(Extract to read)
- Opening Delimiter -

How could a slaveholder develop into one of America’s most determined enforcers of rights for African Americans? The question arises when we consider two recent books on Ulysses S. Grant: John Reeves’s Soldier of Destiny and Fergus M. Bordewich’s Klan War. Reeves traces Grant’s life between 1854, when the thirty-two-year-old ex–army officer became a Missouri farmer, and 1864, when his successes on Civil War battlefields led to his appointment as the commanding general of the Union Army. Bordewich describes Grant after the Civil War, when, during his first term as president, he forcefully challenged the Ku Klux Klan, which was terrorizing Black people in the South.

Grant came from an antislavery background. His father, the Ohio businessman Jesse Root Grant, was a fervent abolitionist who knew and respected John Brown. In Reeves’s narrative, Jesse Grant becomes his son’s antislavery conscience. When in 1848 Ulysses Grant, fresh out of officer service in the Mexican-American War, married the privileged Julia Dent, he buried that conscience. Julia’s father, Frederick Dent, was a rabidly proslavery St. Louis merchant who had given her several enslaved people when she was a girl. Julia later reported that they “belonged to me up to the time of President Lincoln’s Emancipation Proclamation.” Like her father, she loathed abolitionism and, Reeves informs us, was “shockingly sympathetic to secessionist views” before the Civil War.

- Closing Delimiter -

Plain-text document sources
- Opening Delimiter -

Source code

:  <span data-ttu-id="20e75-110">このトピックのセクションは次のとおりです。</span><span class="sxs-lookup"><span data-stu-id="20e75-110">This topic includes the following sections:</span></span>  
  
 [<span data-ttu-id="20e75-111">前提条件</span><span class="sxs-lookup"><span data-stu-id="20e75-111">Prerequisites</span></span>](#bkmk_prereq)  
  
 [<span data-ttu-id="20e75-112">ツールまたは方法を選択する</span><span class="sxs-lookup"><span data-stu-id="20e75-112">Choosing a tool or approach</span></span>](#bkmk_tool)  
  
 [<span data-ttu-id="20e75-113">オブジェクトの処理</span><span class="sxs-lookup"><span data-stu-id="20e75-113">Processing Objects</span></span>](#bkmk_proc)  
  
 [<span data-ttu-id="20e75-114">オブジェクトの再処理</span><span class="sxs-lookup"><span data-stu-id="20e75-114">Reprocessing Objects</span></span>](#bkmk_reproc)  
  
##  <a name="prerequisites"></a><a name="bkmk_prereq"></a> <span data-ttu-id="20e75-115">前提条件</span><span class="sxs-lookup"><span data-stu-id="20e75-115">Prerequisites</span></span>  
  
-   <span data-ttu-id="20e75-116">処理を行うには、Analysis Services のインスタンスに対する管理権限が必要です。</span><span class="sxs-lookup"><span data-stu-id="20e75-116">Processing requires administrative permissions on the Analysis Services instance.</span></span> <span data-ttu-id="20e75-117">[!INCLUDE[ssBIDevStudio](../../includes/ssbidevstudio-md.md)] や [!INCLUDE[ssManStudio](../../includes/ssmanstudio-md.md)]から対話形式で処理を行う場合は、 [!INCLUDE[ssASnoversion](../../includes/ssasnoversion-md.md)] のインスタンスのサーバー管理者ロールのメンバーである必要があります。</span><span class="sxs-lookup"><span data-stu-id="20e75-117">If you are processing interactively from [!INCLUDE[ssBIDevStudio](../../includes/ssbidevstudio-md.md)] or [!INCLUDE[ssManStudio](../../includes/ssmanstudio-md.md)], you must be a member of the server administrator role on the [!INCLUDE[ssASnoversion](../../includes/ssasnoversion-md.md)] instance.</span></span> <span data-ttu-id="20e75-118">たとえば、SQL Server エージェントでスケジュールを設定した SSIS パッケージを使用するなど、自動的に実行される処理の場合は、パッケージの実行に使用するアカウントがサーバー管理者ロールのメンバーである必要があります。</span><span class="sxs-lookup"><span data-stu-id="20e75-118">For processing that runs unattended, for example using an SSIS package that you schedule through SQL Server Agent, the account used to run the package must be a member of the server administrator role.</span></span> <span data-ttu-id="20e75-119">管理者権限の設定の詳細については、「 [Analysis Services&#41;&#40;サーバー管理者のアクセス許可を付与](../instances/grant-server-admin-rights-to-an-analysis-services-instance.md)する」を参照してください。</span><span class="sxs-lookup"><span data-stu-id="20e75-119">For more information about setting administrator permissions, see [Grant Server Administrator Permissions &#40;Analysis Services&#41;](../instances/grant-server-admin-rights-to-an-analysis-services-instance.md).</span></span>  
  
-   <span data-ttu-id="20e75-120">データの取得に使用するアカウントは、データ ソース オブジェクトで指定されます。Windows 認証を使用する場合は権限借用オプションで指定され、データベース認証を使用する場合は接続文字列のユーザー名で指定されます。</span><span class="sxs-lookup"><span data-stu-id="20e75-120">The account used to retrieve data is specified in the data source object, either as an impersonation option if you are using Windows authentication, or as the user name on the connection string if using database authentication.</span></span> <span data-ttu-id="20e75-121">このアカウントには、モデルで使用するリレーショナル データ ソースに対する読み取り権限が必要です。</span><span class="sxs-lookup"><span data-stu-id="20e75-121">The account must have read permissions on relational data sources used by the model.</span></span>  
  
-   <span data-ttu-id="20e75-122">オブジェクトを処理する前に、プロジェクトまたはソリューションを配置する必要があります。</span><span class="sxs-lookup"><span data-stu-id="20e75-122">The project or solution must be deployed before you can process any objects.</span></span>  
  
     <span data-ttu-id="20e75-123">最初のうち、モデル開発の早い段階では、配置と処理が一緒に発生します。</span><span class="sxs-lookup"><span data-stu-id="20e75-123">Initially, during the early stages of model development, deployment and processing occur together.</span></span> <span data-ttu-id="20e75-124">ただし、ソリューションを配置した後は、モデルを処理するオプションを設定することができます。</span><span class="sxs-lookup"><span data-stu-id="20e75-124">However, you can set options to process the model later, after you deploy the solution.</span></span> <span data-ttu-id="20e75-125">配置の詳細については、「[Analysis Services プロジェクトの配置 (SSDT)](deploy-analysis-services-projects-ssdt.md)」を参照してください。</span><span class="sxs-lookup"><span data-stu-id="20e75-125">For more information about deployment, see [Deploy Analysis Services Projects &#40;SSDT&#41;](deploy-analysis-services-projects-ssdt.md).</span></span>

- Closing Delimiter -

(Written task 1)
Answer these from the passage on Ulysses S. Grant:
(a) Which two years mark the start and end of the span of Grant's life that Reeves traces?
(b) Who did Grant's father know and respect?
(c) What was Frederick Dent's occupation, and in which city?
(Written task 2)
Extend the passage on Ulysses S. Grant, starting after its last sentence.

(Written response 1)
(a) 1854 and 1864.
(b) John Brown.
(c) He was a merchant in St. Louis.

(Written response 2)
For Julia Grant, slavery was a family legacy. For her husband, it was circumstantial. When in 1854 he took up farming at White Haven, the Dent family’s 890-acre plantation southwest of St. Louis, he worked alongside his father-in-law’s enslaved laborers. By 1857 he had taken over the management of the farm, including the bondspeople.

Reeves weighs in on Grant’s complicated attitudes toward slavery. Before the Civil War he considered abolitionism a threat to social stability. He told a friend, “I was never an Abolitionist, not even what could be called anti-slavery.” In the 1856 presidential election he voted for the slavery-enabling Democrat James Buchanan, and four years later he supported Lincoln’s opponent Stephen A. Douglas, who promoted noninterference with slavery. Grant confessed, “I have no hobby of my own with regard to the negro, either to effect his freedom or continue his bondage.”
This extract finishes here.